------ Records shown

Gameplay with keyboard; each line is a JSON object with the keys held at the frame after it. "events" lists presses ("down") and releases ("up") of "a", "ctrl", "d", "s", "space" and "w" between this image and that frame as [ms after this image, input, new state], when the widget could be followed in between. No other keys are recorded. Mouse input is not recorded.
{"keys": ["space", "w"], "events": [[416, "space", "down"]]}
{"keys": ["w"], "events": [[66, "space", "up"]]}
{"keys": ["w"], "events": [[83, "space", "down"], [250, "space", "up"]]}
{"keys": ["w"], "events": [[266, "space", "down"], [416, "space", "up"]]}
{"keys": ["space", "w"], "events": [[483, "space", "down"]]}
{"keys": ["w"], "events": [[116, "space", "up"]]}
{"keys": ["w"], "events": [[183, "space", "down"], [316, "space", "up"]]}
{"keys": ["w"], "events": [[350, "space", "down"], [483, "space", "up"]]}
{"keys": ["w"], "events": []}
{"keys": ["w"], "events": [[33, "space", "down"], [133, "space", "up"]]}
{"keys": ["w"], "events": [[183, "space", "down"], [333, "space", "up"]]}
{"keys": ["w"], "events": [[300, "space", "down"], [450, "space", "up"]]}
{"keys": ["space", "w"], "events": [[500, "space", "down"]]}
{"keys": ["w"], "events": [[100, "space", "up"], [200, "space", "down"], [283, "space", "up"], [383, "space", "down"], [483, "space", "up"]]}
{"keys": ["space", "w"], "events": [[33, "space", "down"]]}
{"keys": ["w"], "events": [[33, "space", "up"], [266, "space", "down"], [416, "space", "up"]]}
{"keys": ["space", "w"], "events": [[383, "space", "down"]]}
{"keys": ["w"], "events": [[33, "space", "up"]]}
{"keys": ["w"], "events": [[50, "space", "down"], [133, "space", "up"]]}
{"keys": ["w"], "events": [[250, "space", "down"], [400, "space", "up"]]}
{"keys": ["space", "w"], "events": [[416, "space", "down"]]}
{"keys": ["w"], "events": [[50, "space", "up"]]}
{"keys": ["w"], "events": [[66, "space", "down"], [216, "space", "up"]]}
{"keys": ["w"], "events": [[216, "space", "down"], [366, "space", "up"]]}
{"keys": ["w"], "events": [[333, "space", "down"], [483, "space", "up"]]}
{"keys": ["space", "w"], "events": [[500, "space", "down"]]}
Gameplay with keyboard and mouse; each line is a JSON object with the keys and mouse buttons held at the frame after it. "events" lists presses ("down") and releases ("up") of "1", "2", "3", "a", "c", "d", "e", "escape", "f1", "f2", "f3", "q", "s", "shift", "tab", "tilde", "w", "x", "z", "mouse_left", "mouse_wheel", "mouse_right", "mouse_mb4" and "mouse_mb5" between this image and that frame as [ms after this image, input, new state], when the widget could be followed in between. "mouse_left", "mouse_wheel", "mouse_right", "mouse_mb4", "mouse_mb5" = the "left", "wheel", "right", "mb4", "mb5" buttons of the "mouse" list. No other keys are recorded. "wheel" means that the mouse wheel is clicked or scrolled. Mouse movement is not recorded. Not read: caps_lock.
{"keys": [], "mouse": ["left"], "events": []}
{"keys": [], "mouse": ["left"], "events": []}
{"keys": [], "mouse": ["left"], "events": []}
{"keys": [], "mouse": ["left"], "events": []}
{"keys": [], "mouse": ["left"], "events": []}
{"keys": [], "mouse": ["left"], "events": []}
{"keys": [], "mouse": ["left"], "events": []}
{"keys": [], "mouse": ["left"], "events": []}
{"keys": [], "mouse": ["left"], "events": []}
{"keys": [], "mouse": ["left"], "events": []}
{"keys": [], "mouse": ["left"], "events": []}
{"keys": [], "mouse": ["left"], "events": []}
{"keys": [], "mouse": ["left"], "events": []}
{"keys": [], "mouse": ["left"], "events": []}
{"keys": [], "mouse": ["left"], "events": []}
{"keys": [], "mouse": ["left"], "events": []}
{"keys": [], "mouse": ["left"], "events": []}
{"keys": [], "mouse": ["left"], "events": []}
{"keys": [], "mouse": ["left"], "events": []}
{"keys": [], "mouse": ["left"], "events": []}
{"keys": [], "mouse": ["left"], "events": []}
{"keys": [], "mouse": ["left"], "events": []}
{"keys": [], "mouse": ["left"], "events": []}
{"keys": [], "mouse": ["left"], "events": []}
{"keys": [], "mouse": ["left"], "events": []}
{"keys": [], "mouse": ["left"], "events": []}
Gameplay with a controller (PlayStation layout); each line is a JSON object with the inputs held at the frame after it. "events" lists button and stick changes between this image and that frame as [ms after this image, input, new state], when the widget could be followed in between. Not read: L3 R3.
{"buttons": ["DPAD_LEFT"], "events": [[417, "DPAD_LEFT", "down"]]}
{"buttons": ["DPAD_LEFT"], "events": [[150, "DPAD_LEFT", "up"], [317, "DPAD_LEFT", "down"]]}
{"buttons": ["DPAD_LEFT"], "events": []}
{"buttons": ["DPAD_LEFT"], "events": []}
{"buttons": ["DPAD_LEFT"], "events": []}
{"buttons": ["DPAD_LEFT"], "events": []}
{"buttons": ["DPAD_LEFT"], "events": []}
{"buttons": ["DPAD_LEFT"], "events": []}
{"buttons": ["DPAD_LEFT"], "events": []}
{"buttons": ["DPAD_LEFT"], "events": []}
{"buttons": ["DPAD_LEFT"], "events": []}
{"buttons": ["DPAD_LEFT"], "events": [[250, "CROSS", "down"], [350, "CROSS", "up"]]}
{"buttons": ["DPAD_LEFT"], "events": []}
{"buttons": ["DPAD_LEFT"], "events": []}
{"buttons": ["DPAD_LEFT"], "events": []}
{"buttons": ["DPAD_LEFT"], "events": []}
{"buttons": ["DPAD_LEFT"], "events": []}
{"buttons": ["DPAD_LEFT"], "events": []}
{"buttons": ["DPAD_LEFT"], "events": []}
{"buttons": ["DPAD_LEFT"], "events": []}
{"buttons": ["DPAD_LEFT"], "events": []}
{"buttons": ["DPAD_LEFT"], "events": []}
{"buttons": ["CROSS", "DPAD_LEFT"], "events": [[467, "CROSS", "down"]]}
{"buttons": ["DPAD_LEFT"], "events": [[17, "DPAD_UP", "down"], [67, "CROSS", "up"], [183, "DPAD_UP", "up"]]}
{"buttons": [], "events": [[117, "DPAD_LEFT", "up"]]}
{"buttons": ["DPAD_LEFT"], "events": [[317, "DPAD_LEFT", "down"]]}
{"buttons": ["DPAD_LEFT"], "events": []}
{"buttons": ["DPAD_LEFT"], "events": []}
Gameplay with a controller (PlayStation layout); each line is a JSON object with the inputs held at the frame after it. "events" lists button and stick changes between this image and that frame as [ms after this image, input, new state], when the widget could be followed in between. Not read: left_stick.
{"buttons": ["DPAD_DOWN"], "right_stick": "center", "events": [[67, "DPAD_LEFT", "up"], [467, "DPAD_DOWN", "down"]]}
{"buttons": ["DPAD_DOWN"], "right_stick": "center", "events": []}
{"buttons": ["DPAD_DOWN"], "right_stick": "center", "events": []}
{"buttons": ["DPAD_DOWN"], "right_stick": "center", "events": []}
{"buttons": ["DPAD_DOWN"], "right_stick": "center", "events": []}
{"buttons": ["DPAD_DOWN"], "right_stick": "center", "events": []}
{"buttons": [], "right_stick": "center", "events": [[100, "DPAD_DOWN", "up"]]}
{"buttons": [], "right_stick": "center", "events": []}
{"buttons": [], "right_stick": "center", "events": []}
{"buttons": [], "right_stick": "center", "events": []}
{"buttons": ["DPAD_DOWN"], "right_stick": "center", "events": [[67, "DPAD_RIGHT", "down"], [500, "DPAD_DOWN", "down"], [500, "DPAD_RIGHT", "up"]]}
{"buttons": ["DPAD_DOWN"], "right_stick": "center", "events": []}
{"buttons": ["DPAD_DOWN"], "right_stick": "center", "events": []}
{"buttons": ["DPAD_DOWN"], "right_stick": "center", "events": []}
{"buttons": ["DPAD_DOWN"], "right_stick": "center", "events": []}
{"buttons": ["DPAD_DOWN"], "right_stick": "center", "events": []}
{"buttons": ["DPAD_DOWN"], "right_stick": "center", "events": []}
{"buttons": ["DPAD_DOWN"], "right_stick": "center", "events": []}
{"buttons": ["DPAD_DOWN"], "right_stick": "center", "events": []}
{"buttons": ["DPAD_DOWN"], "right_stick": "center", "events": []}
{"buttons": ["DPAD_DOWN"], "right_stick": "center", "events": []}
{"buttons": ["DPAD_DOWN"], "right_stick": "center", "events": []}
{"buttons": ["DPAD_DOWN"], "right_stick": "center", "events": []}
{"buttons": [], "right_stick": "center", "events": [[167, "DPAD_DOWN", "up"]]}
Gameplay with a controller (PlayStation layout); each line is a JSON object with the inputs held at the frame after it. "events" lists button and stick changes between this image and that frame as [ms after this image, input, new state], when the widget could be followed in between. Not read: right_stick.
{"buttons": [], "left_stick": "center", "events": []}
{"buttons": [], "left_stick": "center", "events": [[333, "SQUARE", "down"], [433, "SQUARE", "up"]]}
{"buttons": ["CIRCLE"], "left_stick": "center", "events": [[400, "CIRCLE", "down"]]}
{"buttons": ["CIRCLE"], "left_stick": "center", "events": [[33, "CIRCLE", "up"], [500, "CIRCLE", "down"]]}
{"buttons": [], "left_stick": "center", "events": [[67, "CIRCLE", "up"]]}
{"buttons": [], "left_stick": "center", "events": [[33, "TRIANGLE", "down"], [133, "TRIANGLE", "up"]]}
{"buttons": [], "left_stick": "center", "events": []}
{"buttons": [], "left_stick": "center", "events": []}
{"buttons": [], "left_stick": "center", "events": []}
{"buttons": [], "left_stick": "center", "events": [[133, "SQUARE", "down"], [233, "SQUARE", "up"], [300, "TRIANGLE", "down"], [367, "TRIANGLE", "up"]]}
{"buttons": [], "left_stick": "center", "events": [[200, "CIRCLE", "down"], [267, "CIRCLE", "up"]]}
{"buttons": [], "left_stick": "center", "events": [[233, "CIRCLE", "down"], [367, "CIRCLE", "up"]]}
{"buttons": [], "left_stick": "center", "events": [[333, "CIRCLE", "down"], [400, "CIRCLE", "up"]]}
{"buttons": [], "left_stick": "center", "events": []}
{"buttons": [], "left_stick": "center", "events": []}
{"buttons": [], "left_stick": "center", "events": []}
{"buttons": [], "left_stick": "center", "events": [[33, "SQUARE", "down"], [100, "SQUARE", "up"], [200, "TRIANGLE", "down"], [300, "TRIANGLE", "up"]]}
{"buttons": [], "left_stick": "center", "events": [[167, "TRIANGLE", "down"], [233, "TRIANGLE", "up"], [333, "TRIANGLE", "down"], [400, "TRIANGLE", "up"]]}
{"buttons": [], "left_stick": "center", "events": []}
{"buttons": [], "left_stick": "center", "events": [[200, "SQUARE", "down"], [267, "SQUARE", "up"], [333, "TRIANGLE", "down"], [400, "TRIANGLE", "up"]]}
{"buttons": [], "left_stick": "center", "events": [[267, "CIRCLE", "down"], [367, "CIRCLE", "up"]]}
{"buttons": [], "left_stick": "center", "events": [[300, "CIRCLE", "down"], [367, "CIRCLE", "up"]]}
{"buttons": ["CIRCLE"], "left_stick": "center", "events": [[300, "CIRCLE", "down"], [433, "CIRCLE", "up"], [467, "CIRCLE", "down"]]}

------------

_Activity_: Search the material for the word "layout". Each line where it is found must be copied.

_Response box_:
Gameplay with a controller (PlayStation layout); each line is a JSON object with the inputs held at the frame after it. "events" lists button and stick changes between this image and that frame as [ms after this image, input, new state], when the widget could be followed in between. Not read: L3 R3.
Gameplay with a controller (PlayStation layout); each line is a JSON object with the inputs held at the frame after it. "events" lists button and stick changes between this image and that frame as [ms after this image, input, new state], when the widget could be followed in between. Not read: left_stick.
Gameplay with a controller (PlayStation layout); each line is a JSON object with the inputs held at the frame after it. "events" lists button and stick changes between this image and that frame as [ms after this image, input, new state], when the widget could be followed in between. Not read: right_stick.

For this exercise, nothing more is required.